> _EXCERPT PROVIDED_
>>>>>

BBQ'd Spareribs

This is a good, all-purpose sauce to use for brushing on barbequed ribs or chicken wings, and for dipping. You can spice it up by adding some Asian hot chili sauce if you like. The sauce keeps well in the freezer, so I often make it ahead to have it on hand.

Ingredients:

Method:

For the Sauce
2 Tbsp butter or oil
1/2 cup finely chopped onions
1 or 2 garlic cloves, finely chopped
Heat butter or oil in frying pan (or in a large microwave-safe bowl or measuring cup). Stir in the chopped onions and cook over medium heat until softened (2+2 minutes in the microwave). Add the chopped garlic when the onions are partly done.
1 cup ketchup
1 cup water
2 Tbsp vinegar (white or malt)
juice of a lemon, approx. 2 Tbsp
2 Tbsp Worcester sauce
2 Tbsp brown sugar
1 tsp dry mustard powder
1 Tbsp grated fresh ginger root
salt + pepper

Add the remaining ingredients to the onions + garlic, stirring to mix everything well and dissolve the sugar. Simmer gently until the sauce thickens to the consistency you like, about 20 minutes.
If you are cooking on the stove top you will need to stir it regularly to prevent the bottom from burning. In the microwave, use medium power for 10 minutes at a time.

<<<<<

Source data:
>>>>>

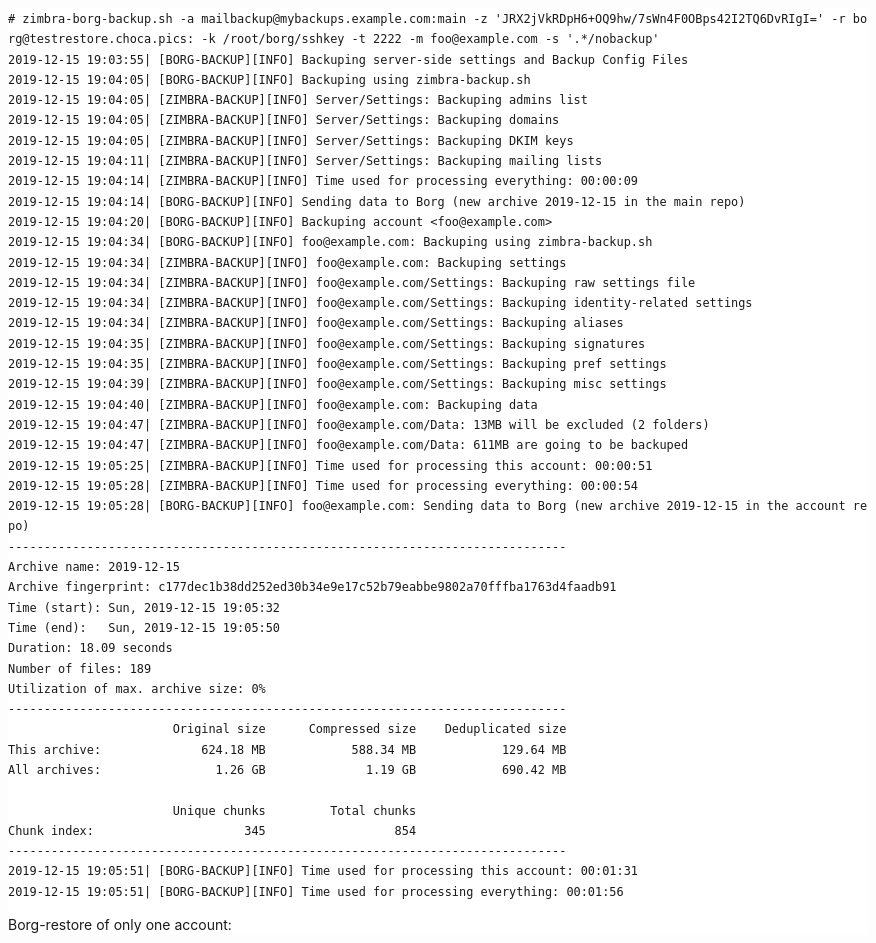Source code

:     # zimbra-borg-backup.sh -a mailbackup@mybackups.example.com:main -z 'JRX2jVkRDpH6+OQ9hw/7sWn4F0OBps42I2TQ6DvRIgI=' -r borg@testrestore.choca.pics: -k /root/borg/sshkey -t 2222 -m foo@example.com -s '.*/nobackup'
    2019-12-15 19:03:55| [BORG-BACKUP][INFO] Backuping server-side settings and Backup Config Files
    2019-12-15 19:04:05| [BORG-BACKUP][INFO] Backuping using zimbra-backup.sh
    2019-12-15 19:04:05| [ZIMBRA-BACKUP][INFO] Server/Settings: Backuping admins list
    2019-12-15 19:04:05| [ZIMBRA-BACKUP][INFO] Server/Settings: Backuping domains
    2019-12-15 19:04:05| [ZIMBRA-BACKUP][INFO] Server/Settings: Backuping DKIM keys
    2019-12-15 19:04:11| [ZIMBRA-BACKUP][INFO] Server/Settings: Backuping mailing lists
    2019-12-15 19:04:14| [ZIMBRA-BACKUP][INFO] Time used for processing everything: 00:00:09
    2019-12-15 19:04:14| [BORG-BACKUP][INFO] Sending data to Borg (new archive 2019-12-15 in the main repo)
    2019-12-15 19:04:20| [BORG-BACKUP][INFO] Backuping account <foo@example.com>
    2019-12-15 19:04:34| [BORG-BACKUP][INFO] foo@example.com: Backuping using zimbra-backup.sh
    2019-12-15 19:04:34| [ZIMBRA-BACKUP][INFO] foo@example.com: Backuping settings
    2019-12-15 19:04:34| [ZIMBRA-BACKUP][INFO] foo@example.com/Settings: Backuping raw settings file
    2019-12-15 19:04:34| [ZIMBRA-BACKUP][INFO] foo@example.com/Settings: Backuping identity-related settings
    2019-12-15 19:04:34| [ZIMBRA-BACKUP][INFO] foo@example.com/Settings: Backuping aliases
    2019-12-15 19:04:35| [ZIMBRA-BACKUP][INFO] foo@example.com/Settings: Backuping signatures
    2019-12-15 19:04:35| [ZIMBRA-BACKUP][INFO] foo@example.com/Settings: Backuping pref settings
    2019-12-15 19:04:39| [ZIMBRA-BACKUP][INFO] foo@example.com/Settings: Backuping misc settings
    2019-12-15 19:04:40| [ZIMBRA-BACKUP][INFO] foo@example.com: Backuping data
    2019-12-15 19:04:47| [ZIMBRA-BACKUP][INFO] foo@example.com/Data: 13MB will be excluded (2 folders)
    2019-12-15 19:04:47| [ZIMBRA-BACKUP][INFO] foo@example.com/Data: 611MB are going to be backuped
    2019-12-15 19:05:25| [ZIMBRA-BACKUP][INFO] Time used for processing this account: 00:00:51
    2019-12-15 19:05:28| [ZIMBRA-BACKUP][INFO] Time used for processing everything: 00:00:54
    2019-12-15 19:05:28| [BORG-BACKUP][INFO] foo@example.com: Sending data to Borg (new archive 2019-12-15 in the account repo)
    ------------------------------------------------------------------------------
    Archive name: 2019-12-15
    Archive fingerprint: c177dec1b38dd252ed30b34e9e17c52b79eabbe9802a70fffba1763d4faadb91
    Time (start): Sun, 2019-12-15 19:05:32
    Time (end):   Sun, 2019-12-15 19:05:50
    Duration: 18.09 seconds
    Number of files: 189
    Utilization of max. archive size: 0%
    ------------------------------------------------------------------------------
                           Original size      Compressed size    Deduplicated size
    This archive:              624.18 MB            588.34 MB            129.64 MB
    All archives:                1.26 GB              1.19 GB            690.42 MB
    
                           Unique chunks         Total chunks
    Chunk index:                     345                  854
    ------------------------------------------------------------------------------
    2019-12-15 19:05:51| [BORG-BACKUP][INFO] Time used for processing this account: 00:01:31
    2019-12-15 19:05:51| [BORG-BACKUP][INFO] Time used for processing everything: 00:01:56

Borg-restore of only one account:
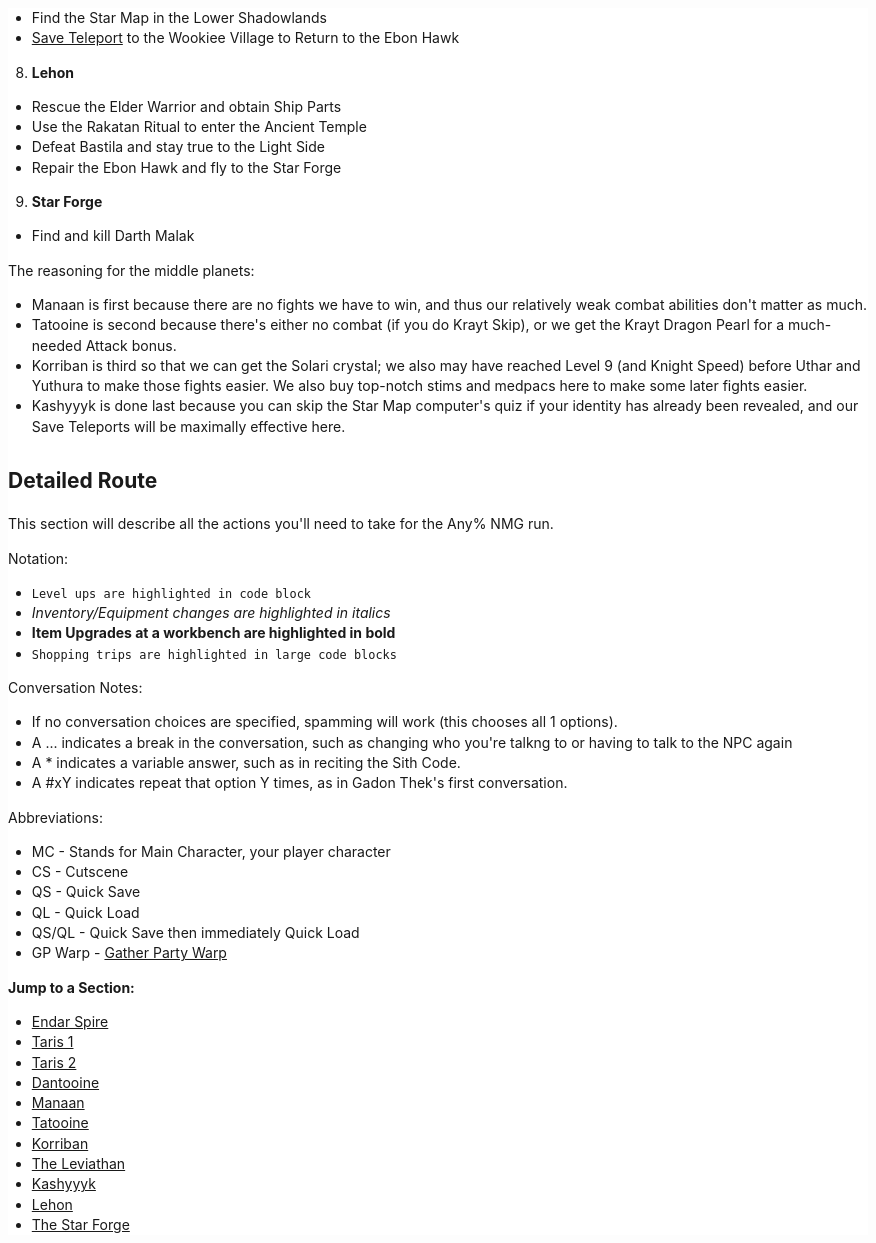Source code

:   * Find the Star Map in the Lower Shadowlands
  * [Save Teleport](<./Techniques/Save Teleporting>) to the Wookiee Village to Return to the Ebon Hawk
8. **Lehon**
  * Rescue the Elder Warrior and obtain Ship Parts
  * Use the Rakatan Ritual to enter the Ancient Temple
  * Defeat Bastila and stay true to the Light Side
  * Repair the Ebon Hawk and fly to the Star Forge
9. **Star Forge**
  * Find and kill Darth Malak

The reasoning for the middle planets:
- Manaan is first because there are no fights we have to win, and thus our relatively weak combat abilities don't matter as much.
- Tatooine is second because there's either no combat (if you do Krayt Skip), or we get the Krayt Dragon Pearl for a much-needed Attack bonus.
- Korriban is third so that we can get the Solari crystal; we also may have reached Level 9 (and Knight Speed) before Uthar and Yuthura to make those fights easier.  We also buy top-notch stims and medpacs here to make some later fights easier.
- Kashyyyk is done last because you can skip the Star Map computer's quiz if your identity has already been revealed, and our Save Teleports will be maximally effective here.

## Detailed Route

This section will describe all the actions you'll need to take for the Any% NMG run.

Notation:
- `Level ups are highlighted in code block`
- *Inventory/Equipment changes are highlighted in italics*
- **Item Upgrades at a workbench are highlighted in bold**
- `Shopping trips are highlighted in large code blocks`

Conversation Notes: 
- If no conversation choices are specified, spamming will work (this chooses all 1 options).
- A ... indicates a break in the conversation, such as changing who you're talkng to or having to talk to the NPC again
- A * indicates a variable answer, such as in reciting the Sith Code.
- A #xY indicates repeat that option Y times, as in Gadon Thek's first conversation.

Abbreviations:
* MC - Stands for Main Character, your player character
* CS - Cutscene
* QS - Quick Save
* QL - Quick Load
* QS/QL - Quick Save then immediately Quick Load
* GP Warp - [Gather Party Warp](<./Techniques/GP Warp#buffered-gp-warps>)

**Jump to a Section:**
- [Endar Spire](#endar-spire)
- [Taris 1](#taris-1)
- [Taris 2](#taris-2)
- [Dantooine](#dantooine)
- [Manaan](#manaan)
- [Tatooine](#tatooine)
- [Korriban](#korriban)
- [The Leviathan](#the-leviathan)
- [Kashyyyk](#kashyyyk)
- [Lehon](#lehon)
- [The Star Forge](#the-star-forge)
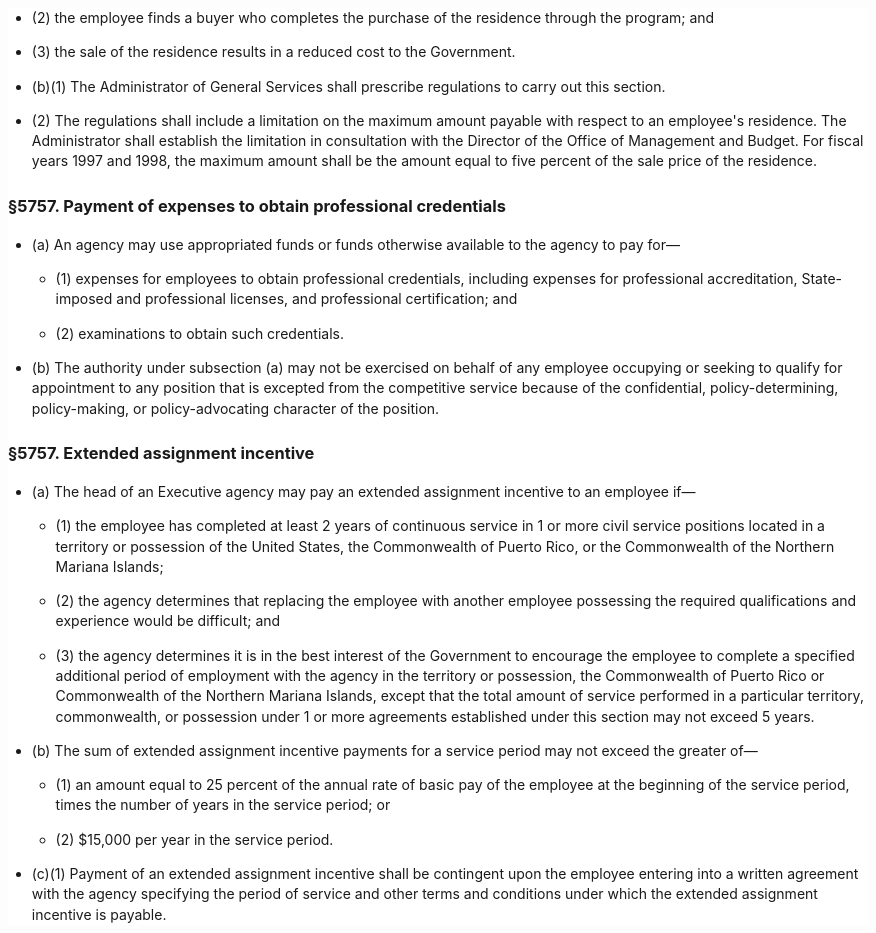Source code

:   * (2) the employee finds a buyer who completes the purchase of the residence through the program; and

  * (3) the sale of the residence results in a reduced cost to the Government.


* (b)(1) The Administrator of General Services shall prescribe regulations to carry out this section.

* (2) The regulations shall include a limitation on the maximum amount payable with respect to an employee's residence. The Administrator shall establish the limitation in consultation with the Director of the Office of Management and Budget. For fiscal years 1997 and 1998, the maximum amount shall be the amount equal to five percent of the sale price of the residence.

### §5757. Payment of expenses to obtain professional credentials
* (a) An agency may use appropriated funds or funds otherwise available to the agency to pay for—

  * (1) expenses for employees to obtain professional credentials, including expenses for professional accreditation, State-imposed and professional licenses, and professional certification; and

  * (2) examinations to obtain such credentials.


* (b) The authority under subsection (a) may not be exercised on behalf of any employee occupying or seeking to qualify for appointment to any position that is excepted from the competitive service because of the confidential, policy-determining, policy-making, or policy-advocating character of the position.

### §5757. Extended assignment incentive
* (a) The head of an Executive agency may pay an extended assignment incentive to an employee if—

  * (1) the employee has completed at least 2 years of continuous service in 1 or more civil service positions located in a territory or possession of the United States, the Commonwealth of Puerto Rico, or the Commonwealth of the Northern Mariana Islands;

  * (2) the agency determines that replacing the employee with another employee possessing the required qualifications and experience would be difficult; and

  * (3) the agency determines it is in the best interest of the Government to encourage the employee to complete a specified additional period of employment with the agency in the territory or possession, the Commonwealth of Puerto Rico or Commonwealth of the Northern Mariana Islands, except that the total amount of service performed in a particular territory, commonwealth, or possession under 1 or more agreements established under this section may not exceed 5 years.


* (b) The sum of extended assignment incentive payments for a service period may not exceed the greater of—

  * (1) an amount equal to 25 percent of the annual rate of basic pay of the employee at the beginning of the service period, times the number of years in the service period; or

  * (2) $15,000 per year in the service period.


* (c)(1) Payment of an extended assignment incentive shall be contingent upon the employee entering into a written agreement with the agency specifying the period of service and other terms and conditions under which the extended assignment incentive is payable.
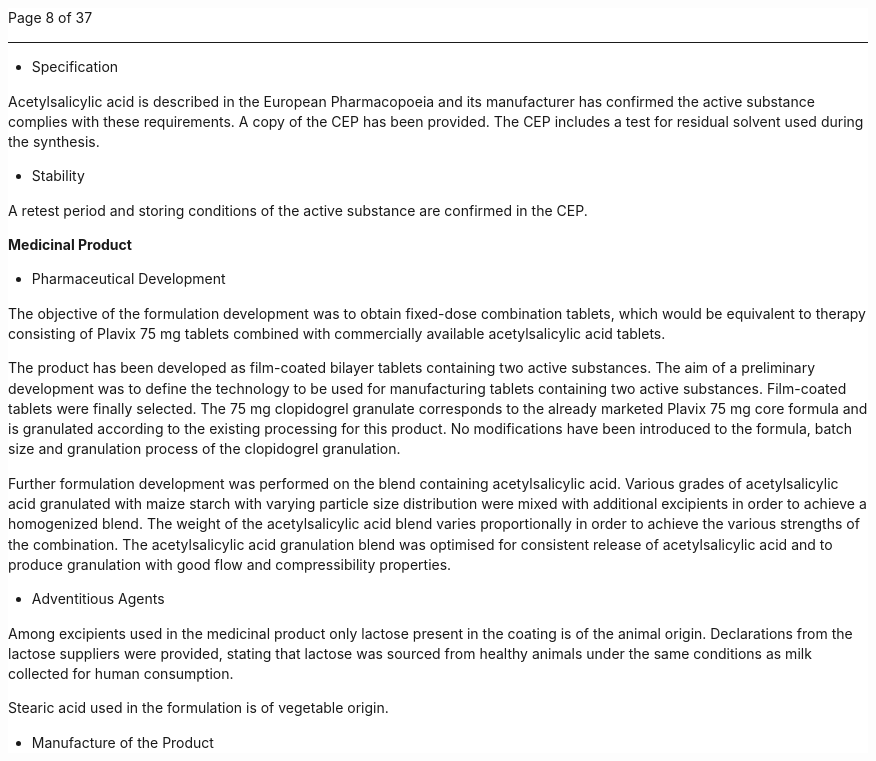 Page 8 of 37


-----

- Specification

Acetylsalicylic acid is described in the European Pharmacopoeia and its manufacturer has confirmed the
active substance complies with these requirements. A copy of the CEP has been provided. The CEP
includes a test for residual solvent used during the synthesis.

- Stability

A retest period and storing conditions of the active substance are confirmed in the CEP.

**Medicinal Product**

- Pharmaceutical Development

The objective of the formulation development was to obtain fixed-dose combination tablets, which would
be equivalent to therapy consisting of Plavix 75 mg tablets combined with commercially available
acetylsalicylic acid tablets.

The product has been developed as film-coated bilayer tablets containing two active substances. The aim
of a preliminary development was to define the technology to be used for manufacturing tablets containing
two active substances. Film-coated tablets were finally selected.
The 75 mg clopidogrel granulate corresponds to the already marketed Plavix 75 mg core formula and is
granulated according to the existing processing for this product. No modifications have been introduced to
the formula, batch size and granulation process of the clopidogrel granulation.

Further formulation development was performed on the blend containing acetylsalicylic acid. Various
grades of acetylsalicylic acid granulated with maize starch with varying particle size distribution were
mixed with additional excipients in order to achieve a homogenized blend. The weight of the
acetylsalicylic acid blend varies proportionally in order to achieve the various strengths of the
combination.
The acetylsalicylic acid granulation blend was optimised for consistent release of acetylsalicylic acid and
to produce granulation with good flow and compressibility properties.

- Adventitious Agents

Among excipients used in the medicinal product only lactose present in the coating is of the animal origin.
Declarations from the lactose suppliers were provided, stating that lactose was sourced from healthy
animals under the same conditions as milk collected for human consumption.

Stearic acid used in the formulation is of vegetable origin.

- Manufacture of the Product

<<<<<

> _TASKS_
- A) Write out the passage of the spareribs recipe that begins with the words containing "This is a good, all-purpose" and ends with "(white or malt)".
- B) Continue the spareribs recipe from its last sentence.

> _ANSWERS TO THE TASKS_
- A)
This is a good, all-purpose sauce to use for brushing on barbequed ribs or chicken wings, and for dipping. You can spice it up by adding some Asian hot chili sauce if you like. The sauce keeps well in the freezer, so I often make it ahead to have it on hand.

Ingredients:

Method:

For the Sauce
2 Tbsp butter or oil
1/2 cup finely chopped onions
1 or 2 garlic cloves, finely chopped
Heat butter or oil in frying pan (or in a large microwave-safe bowl or measuring cup). Stir in the chopped onions and cook over medium heat until softened (2+2 minutes in the microwave). Add the chopped garlic when the onions are partly done.
1 cup ketchup
1 cup water
2 Tbsp vinegar (white or malt)

- B)
whole racks of pork ribs,
preferably back ribs
If you are going to barbeque the ribs, steam them first to tenderize them and make sure they are well cooked. I use a large roasting pan with about half an inch of water in the bottom. Bring the water to a boil, then stand the ribs on a rack over the water, cover the pan, reduce the heat to simmer and steam the ribs for 30 minutes or more. Use some of the sauce to brush on the ribs while barbequeing them, and serve some on the side for dipping at the table.
You can also use the sauce to bake the ribs in the oven. In that case, cut the racks into serving pieces, pour the sauce over and bake, uncovered, at 350° for 90 minutes.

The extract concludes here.